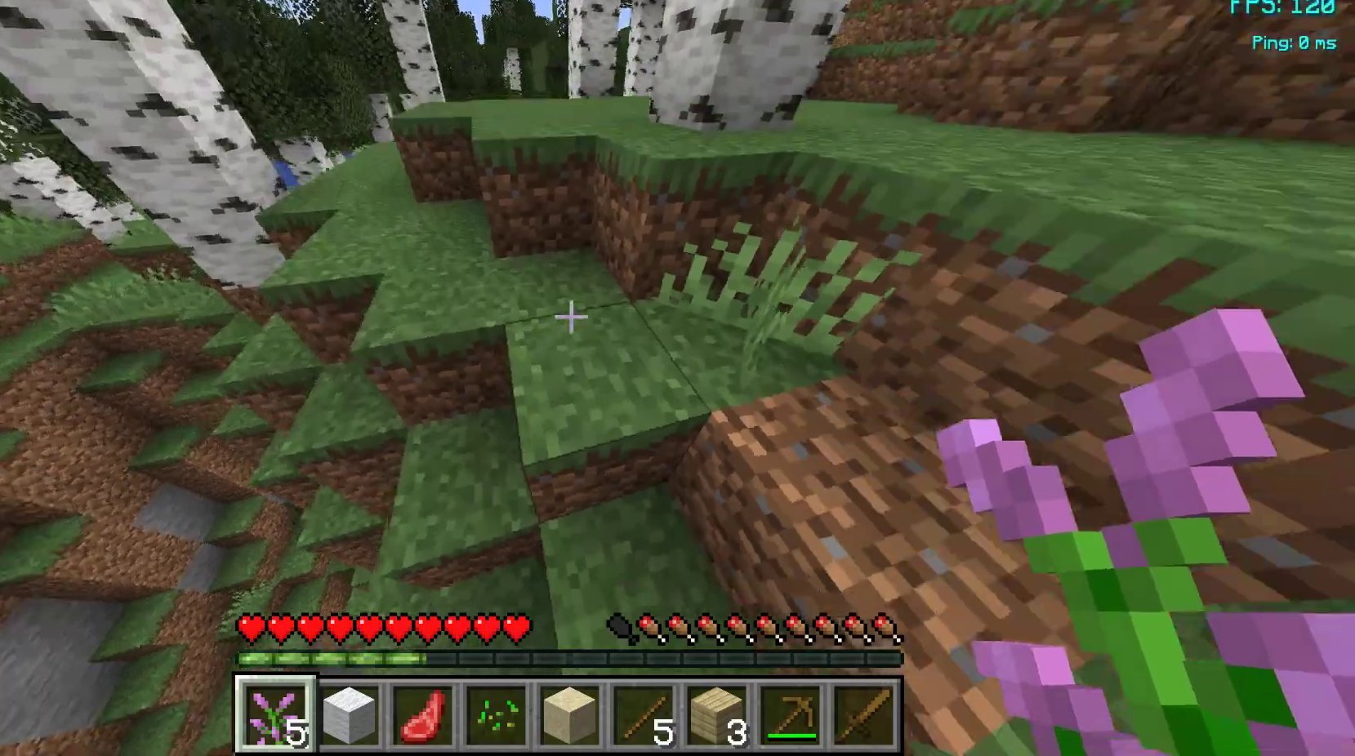
{"keys": [], "mouse": [], "events": [[100, "space", "up"], [183, "w", "up"]]}
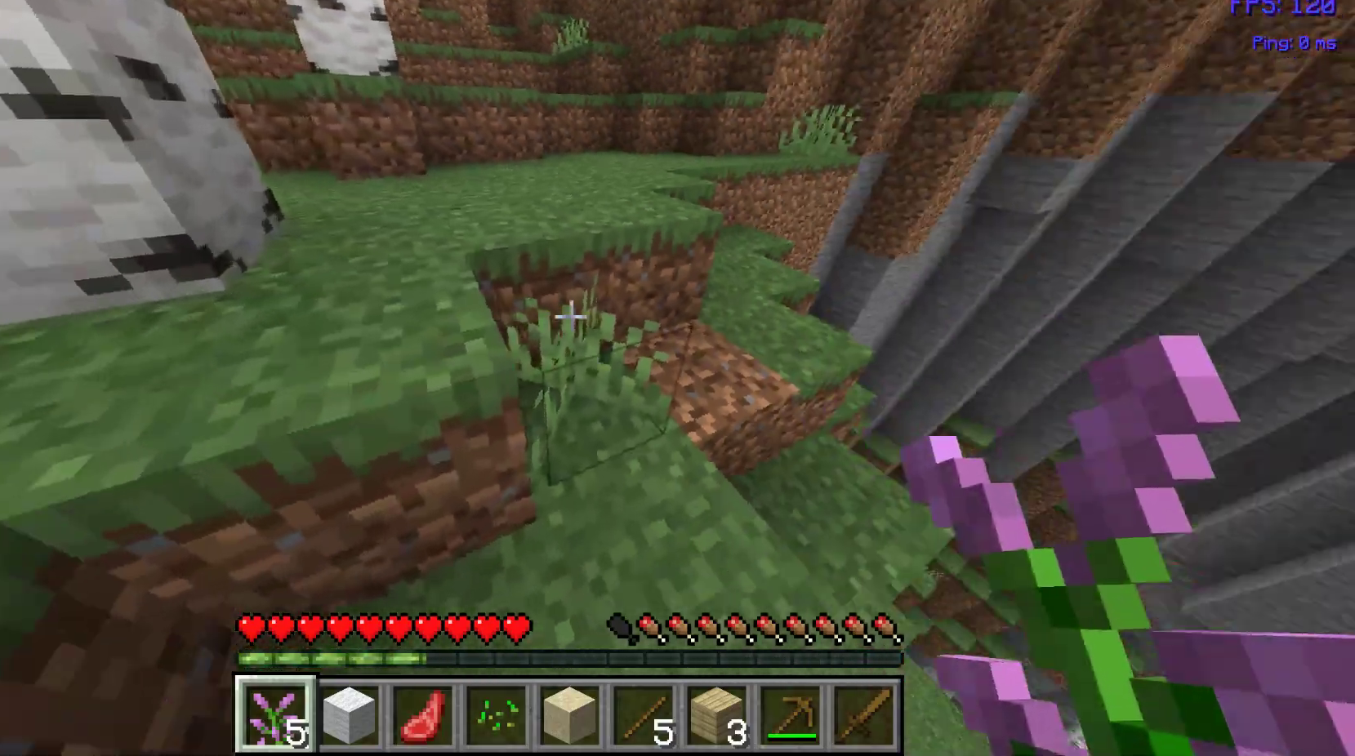
{"keys": [], "mouse": [], "events": []}
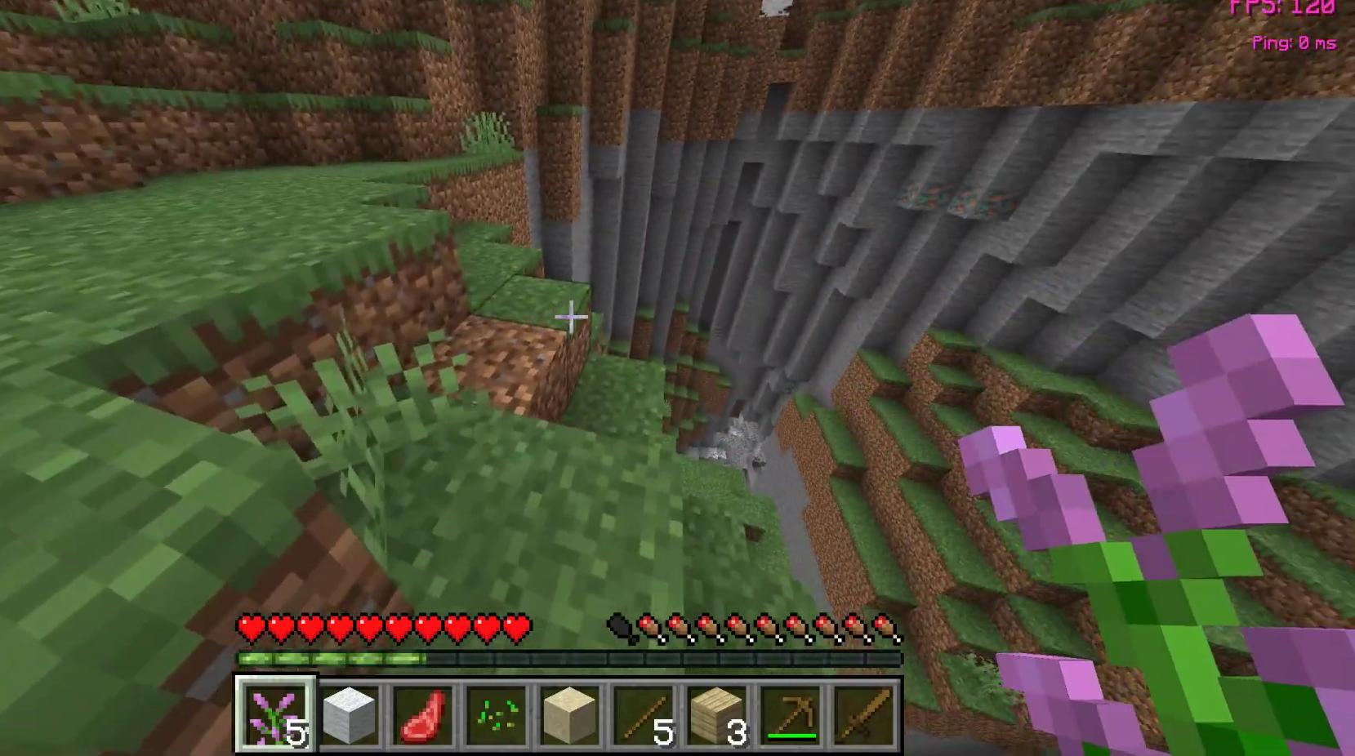
{"keys": [], "mouse": [], "events": [[300, "w", "down"], [400, "w", "up"]]}
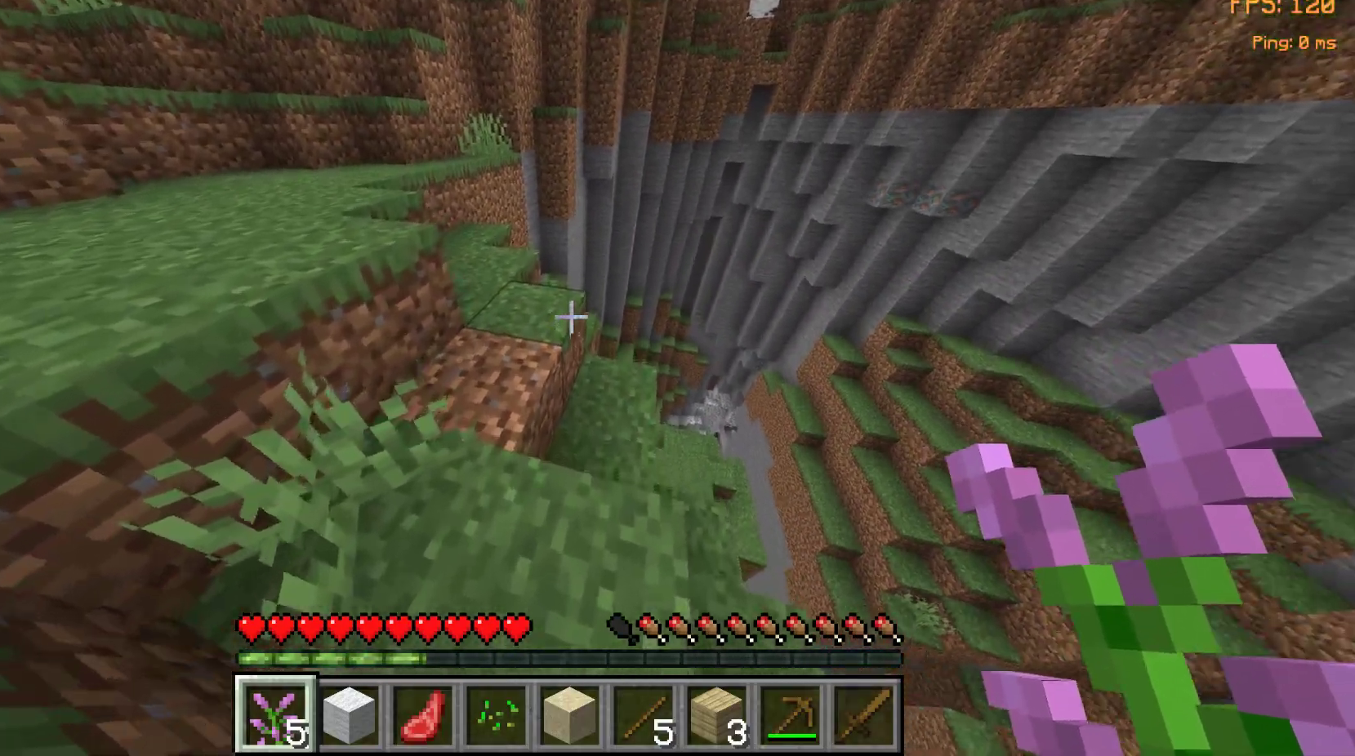
{"keys": [], "mouse": [], "events": []}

┄┄┄┄┄┄┄┄┄┄

** Exercise objective **
An image-free, exact version of the listing above is required.

** Answer for the task **
{"keys": [], "mouse": [], "events": [[100, "space", "up"], [183, "w", "up"]]}
{"keys": [], "mouse": [], "events": []}
{"keys": [], "mouse": [], "events": [[300, "w", "down"], [400, "w", "up"]]}
{"keys": [], "mouse": [], "events": []}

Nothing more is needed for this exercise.